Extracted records

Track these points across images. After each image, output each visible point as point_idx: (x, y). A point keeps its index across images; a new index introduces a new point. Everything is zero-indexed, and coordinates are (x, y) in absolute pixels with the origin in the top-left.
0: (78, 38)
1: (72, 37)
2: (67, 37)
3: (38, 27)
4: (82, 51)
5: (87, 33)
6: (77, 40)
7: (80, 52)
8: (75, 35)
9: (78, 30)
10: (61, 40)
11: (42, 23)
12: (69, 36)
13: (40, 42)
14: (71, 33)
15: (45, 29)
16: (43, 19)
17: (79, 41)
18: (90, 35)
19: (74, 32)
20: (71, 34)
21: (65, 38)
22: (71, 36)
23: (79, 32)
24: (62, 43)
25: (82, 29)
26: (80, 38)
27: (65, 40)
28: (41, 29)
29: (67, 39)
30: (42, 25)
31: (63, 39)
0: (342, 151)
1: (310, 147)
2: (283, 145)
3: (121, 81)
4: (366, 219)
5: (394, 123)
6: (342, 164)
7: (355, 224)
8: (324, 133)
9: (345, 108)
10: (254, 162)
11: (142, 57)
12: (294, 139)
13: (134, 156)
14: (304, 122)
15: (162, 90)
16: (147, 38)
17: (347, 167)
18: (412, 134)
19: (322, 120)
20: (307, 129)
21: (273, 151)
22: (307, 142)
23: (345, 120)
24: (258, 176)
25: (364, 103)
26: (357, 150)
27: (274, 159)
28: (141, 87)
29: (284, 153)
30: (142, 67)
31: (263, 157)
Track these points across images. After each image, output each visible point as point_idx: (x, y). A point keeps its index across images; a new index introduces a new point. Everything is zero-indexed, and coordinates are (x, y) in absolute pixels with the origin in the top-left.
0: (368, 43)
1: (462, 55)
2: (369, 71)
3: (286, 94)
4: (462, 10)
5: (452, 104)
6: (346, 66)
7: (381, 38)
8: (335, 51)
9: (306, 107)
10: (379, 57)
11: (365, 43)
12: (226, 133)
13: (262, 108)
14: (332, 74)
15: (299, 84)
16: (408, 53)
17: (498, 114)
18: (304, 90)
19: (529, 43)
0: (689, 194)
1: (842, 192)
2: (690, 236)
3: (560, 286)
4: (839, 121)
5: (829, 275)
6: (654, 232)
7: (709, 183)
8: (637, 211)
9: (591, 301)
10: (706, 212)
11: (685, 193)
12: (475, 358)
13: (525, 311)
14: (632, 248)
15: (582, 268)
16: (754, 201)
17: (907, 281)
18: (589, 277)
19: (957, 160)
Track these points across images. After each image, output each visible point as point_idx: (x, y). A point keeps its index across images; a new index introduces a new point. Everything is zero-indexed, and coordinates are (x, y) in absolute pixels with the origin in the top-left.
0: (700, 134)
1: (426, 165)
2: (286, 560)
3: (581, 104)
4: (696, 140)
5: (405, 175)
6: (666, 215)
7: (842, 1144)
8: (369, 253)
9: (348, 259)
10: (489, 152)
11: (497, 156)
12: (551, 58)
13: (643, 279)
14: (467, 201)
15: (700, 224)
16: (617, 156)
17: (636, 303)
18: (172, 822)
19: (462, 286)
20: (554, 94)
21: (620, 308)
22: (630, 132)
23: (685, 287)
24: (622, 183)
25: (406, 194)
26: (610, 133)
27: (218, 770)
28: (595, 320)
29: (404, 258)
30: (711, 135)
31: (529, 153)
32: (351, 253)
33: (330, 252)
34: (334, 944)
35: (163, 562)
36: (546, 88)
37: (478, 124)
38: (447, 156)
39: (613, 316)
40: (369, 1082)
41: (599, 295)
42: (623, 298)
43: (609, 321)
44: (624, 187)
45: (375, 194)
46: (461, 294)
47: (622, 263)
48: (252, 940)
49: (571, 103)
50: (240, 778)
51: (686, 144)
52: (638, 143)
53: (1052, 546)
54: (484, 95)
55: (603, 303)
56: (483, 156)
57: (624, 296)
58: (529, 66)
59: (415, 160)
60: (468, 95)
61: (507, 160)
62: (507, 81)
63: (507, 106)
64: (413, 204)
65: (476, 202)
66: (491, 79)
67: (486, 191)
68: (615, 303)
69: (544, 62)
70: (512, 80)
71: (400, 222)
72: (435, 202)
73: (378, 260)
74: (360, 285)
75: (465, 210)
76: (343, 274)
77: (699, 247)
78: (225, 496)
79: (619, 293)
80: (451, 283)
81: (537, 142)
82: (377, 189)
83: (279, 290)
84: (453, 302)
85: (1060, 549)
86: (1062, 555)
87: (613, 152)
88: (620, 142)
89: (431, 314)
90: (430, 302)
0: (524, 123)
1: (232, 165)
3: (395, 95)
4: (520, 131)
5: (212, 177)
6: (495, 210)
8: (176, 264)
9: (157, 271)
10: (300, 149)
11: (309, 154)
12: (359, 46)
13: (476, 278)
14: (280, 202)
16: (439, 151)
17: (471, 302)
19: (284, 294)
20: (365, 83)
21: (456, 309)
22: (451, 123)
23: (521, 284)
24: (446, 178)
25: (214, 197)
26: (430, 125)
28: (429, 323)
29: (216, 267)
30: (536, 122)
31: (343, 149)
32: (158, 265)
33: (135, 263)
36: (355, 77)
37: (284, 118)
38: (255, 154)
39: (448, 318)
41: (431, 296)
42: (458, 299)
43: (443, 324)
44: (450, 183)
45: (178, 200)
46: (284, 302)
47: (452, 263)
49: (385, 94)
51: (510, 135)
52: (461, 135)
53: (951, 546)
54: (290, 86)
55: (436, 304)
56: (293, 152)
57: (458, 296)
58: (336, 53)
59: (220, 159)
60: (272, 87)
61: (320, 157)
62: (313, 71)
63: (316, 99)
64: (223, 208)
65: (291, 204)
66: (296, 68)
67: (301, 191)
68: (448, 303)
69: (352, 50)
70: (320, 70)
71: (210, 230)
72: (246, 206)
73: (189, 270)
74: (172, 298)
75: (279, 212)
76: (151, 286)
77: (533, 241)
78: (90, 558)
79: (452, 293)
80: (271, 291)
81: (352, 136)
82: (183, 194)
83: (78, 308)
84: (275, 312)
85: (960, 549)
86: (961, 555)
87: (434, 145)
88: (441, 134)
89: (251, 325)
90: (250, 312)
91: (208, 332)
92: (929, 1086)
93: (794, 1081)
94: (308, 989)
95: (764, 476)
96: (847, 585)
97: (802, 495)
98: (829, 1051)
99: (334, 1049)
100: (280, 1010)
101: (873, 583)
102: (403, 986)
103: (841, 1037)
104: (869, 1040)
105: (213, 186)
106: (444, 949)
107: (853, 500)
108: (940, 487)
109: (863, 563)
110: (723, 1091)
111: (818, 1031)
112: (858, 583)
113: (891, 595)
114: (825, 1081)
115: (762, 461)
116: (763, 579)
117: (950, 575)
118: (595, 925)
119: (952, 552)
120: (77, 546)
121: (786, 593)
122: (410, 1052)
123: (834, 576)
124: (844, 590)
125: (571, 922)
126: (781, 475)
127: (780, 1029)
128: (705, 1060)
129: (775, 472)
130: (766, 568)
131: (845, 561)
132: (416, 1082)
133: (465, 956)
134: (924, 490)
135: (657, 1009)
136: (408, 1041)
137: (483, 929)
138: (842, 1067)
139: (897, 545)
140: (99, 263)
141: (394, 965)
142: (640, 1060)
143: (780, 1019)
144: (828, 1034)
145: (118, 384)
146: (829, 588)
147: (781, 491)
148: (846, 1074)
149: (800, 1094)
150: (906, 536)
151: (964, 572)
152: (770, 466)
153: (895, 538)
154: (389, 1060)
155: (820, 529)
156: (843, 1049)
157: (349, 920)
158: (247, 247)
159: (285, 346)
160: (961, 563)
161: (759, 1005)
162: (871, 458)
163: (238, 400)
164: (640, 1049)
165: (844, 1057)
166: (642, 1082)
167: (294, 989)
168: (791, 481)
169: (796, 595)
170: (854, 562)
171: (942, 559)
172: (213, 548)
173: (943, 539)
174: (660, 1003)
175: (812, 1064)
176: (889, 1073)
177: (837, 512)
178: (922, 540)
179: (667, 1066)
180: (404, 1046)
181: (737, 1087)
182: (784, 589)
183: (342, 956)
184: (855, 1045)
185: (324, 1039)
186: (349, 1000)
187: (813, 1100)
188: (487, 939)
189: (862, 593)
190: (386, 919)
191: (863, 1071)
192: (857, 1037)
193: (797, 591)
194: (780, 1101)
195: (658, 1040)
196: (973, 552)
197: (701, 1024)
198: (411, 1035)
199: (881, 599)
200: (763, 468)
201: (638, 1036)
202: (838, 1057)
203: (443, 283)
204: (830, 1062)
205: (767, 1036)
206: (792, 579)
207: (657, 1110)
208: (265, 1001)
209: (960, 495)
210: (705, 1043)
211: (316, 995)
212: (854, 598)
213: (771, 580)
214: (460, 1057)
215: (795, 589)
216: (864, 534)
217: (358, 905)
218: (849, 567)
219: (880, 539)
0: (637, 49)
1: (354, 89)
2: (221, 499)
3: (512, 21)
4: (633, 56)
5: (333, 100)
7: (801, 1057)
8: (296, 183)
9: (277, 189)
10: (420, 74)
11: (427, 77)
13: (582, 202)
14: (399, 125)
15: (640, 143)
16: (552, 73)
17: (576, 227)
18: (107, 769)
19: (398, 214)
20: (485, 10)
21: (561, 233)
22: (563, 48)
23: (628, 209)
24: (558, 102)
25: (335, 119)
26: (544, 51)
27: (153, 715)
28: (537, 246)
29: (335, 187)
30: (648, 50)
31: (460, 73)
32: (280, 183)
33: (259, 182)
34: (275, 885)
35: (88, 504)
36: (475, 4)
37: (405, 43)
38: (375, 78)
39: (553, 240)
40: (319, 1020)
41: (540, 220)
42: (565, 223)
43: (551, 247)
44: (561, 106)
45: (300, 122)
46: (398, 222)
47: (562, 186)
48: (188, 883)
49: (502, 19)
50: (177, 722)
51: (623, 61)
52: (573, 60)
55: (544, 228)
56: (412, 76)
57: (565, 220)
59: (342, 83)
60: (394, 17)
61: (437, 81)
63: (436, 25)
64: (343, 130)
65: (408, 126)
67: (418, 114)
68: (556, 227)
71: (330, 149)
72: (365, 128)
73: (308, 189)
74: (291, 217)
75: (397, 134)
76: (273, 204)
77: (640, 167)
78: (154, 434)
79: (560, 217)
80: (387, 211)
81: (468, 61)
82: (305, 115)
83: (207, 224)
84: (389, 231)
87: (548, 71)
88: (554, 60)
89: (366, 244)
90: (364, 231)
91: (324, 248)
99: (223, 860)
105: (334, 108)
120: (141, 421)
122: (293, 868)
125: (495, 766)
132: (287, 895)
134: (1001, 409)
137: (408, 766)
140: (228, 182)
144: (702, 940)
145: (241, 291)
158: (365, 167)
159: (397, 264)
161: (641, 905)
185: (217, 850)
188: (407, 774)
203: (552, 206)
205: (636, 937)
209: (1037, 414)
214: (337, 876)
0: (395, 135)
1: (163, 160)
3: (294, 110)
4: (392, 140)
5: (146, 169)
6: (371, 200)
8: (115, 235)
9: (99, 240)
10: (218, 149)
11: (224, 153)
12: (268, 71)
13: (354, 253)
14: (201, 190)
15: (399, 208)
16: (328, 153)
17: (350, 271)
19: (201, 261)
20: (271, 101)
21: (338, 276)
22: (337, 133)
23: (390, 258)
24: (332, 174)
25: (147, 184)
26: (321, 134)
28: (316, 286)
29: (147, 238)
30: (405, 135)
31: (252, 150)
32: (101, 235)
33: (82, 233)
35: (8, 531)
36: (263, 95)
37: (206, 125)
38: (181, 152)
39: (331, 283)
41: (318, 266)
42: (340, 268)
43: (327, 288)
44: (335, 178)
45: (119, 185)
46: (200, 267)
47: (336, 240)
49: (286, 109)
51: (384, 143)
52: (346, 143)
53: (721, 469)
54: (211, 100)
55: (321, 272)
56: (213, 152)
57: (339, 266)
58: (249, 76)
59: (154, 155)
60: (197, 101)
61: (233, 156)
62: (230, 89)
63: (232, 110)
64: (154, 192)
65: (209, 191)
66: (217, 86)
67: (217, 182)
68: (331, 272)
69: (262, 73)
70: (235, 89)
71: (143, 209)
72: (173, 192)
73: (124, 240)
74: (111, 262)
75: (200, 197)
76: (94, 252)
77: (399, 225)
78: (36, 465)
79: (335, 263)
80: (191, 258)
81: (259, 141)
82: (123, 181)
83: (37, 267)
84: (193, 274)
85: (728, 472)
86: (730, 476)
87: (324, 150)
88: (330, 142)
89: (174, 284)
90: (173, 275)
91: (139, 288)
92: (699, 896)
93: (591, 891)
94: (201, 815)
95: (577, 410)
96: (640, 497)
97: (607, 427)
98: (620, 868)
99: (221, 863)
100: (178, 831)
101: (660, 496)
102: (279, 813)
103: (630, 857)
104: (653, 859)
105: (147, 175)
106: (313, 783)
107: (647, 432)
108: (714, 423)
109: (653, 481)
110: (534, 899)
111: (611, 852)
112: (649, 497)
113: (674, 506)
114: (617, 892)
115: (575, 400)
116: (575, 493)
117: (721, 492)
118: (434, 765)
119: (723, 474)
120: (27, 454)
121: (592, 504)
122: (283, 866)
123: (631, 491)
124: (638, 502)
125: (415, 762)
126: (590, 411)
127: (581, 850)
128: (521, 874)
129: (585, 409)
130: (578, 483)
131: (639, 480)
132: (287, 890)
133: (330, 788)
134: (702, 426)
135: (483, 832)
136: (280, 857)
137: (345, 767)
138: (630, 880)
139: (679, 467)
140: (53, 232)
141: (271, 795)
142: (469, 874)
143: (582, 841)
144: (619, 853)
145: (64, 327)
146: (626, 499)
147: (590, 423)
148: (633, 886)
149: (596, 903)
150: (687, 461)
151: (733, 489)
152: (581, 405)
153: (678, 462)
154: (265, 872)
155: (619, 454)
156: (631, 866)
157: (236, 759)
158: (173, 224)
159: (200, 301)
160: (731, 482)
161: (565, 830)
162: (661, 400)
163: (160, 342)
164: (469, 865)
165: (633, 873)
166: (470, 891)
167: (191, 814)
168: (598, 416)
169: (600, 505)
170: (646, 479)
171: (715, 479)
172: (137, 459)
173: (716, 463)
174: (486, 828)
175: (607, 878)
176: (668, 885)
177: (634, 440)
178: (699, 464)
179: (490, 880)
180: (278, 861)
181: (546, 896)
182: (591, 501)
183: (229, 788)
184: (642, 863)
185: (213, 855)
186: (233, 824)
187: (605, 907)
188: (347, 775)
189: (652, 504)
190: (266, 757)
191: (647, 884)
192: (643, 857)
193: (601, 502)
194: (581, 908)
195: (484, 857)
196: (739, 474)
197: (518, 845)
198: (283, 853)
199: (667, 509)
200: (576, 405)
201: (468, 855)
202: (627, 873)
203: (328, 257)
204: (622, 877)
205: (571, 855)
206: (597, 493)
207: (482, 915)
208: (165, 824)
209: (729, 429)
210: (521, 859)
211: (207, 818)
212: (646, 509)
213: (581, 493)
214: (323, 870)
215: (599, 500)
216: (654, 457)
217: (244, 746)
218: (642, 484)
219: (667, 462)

Work instruction:
Render the part of the data above that opens with the line containing "91: (208, 332)" and closes with the line containing "106: (444, 949)" as a numbered list, leaving out any blank lines.

Result for this task:
1. 91: (208, 332)
2. 92: (929, 1086)
3. 93: (794, 1081)
4. 94: (308, 989)
5. 95: (764, 476)
6. 96: (847, 585)
7. 97: (802, 495)
8. 98: (829, 1051)
9. 99: (334, 1049)
10. 100: (280, 1010)
11. 101: (873, 583)
12. 102: (403, 986)
13. 103: (841, 1037)
14. 104: (869, 1040)
15. 105: (213, 186)
16. 106: (444, 949)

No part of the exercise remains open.